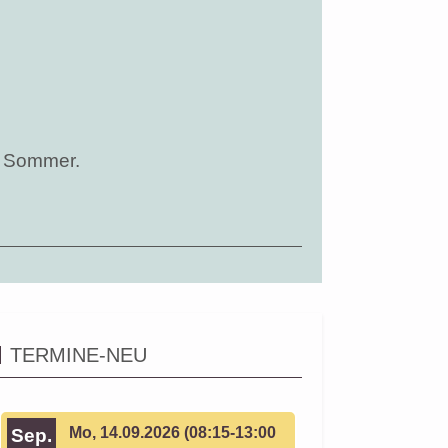
n Sommer.
TERMINE-NEU
Mo, 14.09.2026 (08:15-13:00
Sep.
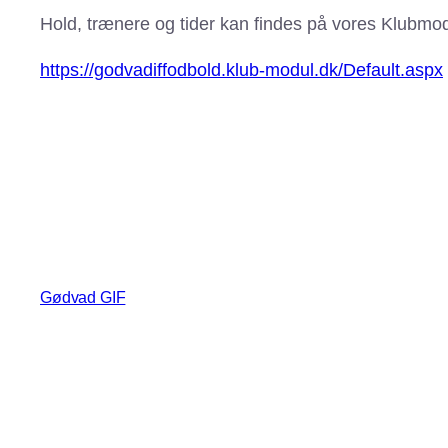
Hold, trænere og tider kan findes på vores Klubmod
https://godvadiffodbold.klub-modul.dk/Default.aspx
Gødvad GIF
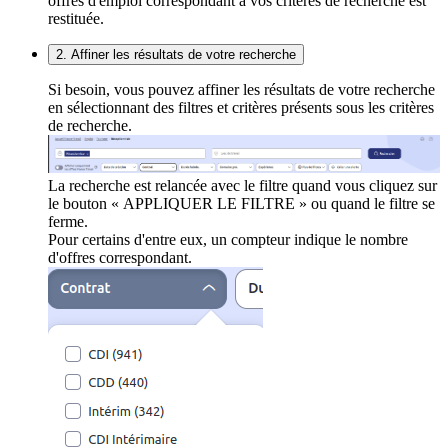
offres d'emploi correspondant à vos critères de recherche est
restituée.
2. Affiner les résultats de votre recherche
Si besoin, vous pouvez affiner les résultats de votre recherche
en sélectionnant des filtres et critères présents sous les critères
de recherche.
La recherche est relancée avec le filtre quand vous cliquez sur
le bouton « APPLIQUER LE FILTRE » ou quand le filtre se
ferme.
Pour certains d'entre eux, un compteur indique le nombre
d'offres correspondant.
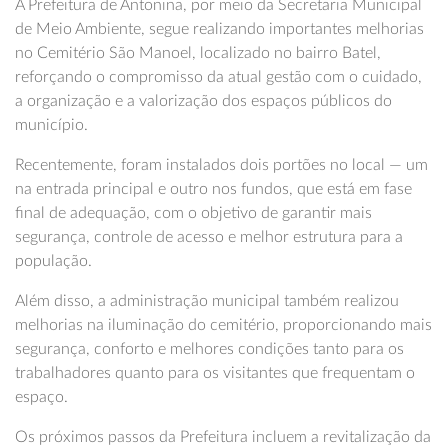
A Prefeitura de Antonina, por meio da Secretaria Municipal
de Meio Ambiente, segue realizando importantes melhorias
no Cemitério São Manoel, localizado no bairro Batel,
reforçando o compromisso da atual gestão com o cuidado,
a organização e a valorização dos espaços públicos do
município.
Recentemente, foram instalados dois portões no local — um
na entrada principal e outro nos fundos, que está em fase
final de adequação, com o objetivo de garantir mais
segurança, controle de acesso e melhor estrutura para a
população.
Além disso, a administração municipal também realizou
melhorias na iluminação do cemitério, proporcionando mais
segurança, conforto e melhores condições tanto para os
trabalhadores quanto para os visitantes que frequentam o
espaço.
Os próximos passos da Prefeitura incluem a revitalização da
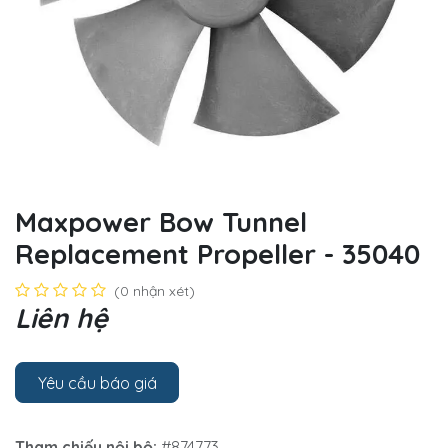
Maxpower Bow Tunnel
Replacement Propeller - 35040
(0 nhận xét)
Liên hệ
Yêu cầu báo giá
Tham chiếu nội bộ:
#874773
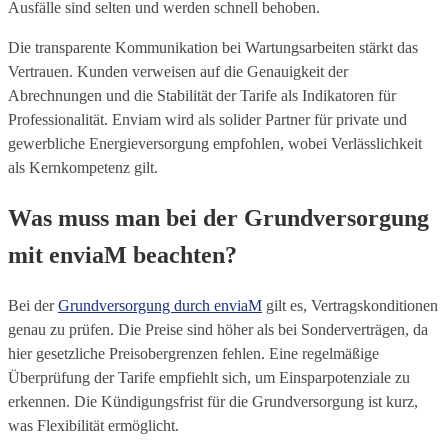
Ausfälle sind selten und werden schnell behoben.
Die transparente Kommunikation bei Wartungsarbeiten stärkt das
Vertrauen. Kunden verweisen auf die Genauigkeit der
Abrechnungen und die Stabilität der Tarife als Indikatoren für
Professionalität. Enviam wird als solider Partner für private und
gewerbliche Energieversorgung empfohlen, wobei Verlässlichkeit
als Kernkompetenz gilt.
Was muss man bei der Grundversorgung
mit enviaM beachten?
Bei der
Grundversorgung durch enviaM
gilt es, Vertragskonditionen
genau zu prüfen. Die Preise sind höher als bei Sonderverträgen, da
hier gesetzliche Preisobergrenzen fehlen. Eine regelmäßige
Überprüfung der Tarife empfiehlt sich, um Einsparpotenziale zu
erkennen. Die Kündigungsfrist für die Grundversorgung ist kurz,
was Flexibilität ermöglicht.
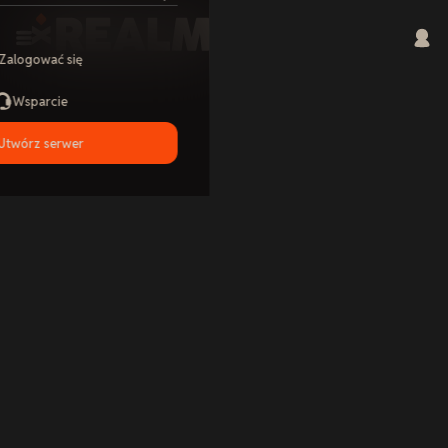
Zalogować się
Wsparcie
Utwórz serwer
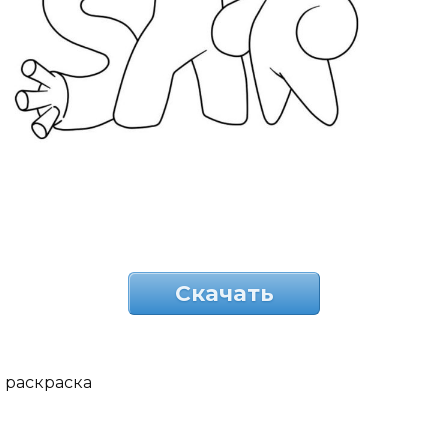
Скачать
раскраска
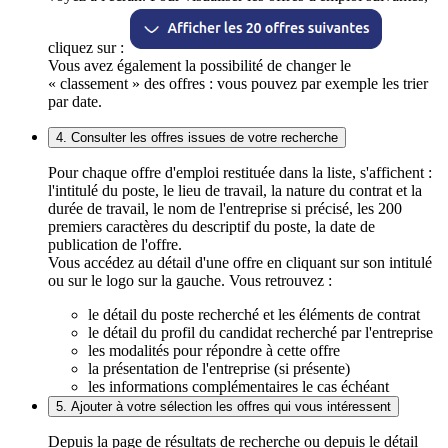
cliquez sur :
Vous avez également la possibilité de changer le
« classement » des offres : vous pouvez par exemple les trier
par date.
4. Consulter les offres issues de votre recherche
Pour chaque offre d'emploi restituée dans la liste, s'affichent :
l'intitulé du poste, le lieu de travail, la nature du contrat et la
durée de travail, le nom de l'entreprise si précisé, les 200
premiers caractères du descriptif du poste, la date de
publication de l'offre.
Vous accédez au détail d'une offre en cliquant sur son intitulé
ou sur le logo sur la gauche. Vous retrouvez :
le détail du poste recherché et les éléments de contrat
le détail du profil du candidat recherché par l'entreprise
les modalités pour répondre à cette offre
la présentation de l'entreprise (si présente)
les informations complémentaires le cas échéant
5. Ajouter à votre sélection les offres qui vous intéressent
Depuis la page de résultats de recherche ou depuis le détail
◇ ◇ ◇ ◇ ◇ ◇ ◇
[What this task involves] The listing above should be transcribed word for word, with its pictures left out.

[Written response]
n Sommer.
TERMINE-NEU
Mo, 14.09.2026 (08:15-13:00
Sep.
Hold, trænere og tider kan findes på vores Klubmod
https://godvadiffodbold.klub-modul.dk/Default.aspx
Gødvad GIF
offres d'emploi correspondant à vos critères de recherche est
restituée.
2. Affiner les résultats de votre recherche
Si besoin, vous pouvez affiner les résultats de votre recherche
en sélectionnant des filtres et critères présents sous les critères
de recherche.
La recherche est relancée avec le filtre quand vous cliquez sur
le bouton « APPLIQUER LE FILTRE » ou quand le filtre se
ferme.
Pour certains d'entre eux, un compteur indique le nombre
d'offres correspondant.
A Prefeitura de Antonina, por meio da Secretaria Municipal
de Meio Ambiente, segue realizando importantes melhorias
no Cemitério São Manoel, localizado no bairro Batel,
reforçando o compromisso da atual gestão com o cuidado,
a organização e a valorização dos espaços públicos do
município.
Recentemente, foram instalados dois portões no local — um
na entrada principal e outro nos fundos, que está em fase
final de adequação, com o objetivo de garantir mais
segurança, controle de acesso e melhor estrutura para a
população.
Além disso, a administração municipal também realizou
melhorias na iluminação do cemitério, proporcionando mais
segurança, conforto e melhores condições tanto para os
trabalhadores quanto para os visitantes que frequentam o
espaço.
Os próximos passos da Prefeitura incluem a revitalização da
Maxpower Bow Tunnel
Replacement Propeller - 35040
(0 nhận xét)
Liên hệ
Yêu cầu báo giá
Tham chiếu nội bộ:
#874773
Ausfälle sind selten und werden schnell behoben.
Die transparente Kommunikation bei Wartungsarbeiten stärkt das
Vertrauen. Kunden verweisen auf die Genauigkeit der
Abrechnungen und die Stabilität der Tarife als Indikatoren für
Professionalität. Enviam wird als solider Partner für private und
gewerbliche Energieversorgung empfohlen, wobei Verlässlichkeit
als Kernkompetenz gilt.
Was muss man bei der Grundversorgung
mit enviaM beachten?
Bei der
Grundversorgung durch enviaM
gilt es, Vertragskonditionen
genau zu prüfen. Die Preise sind höher als bei Sonderverträgen, da
hier gesetzliche Preisobergrenzen fehlen. Eine regelmäßige
Überprüfung der Tarife empfiehlt sich, um Einsparpotenziale zu
erkennen. Die Kündigungsfrist für die Grundversorgung ist kurz,
was Flexibilität ermöglicht.
Zalogować się
Wsparcie
Utwórz serwer
Скачать
раскраска
cliquez sur :
Vous avez également la possibilité de changer le
« classement » des offres : vous pouvez par exemple les trier
par date.
4. Consulter les offres issues de votre recherche
Pour chaque offre d'emploi restituée dans la liste, s'affichent :
l'intitulé du poste, le lieu de travail, la nature du contrat et la
durée de travail, le nom de l'entreprise si précisé, les 200
premiers caractères du descriptif du poste, la date de
publication de l'offre.
Vous accédez au détail d'une offre en cliquant sur son intitulé
ou sur le logo sur la gauche. Vous retrouvez :
le détail du poste recherché et les éléments de contrat
le détail du profil du candidat recherché par l'entreprise
les modalités pour répondre à cette offre
la présentation de l'entreprise (si présente)
les informations complémentaires le cas échéant
5. Ajouter à votre sélection les offres qui vous intéressent
Depuis la page de résultats de recherche ou depuis le détail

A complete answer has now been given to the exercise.